**Input**.
+--

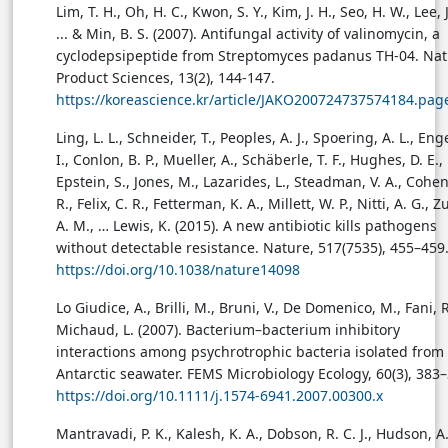
Lim, T. H., Oh, H. C., Kwon, S. Y., Kim, J. H., Seo, H. W., Lee, J
... & Min, B. S. (2007). Antifungal activity of valinomycin, a
cyclodepsipeptide from Streptomyces padanus TH-04. Nat
Product Sciences, 13(2), 144-147.
https://koreascience.kr/article/JAKO200724737574184.pag
Ling, L. L., Schneider, T., Peoples, A. J., Spoering, A. L., Eng
I., Conlon, B. P., Mueller, A., Schäberle, T. F., Hughes, D. E.,
Epstein, S., Jones, M., Lazarides, L., Steadman, V. A., Cohen
R., Felix, C. R., Fetterman, K. A., Millett, W. P., Nitti, A. G., Zu
A. M., … Lewis, K. (2015). A new antibiotic kills pathogens
without detectable resistance. Nature, 517(7535), 455–459
https://doi.org/10.1038/nature14098
Lo Giudice, A., Brilli, M., Bruni, V., De Domenico, M., Fani, R
Michaud, L. (2007). Bacterium–bacterium inhibitory
interactions among psychrotrophic bacteria isolated from
Antarctic seawater. FEMS Microbiology Ecology, 60(3), 383–
https://doi.org/10.1111/j.1574-6941.2007.00300.x
Mantravadi, P. K., Kalesh, K. A., Dobson, R. C. J., Hudson, A.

+--

**Task**.
Check each line of the listing above. Copy it if it holds the string "https".

**Exercise answer**.
https://koreascience.kr/article/JAKO200724737574184.pag
https://doi.org/10.1038/nature14098
https://doi.org/10.1111/j.1574-6941.2007.00300.x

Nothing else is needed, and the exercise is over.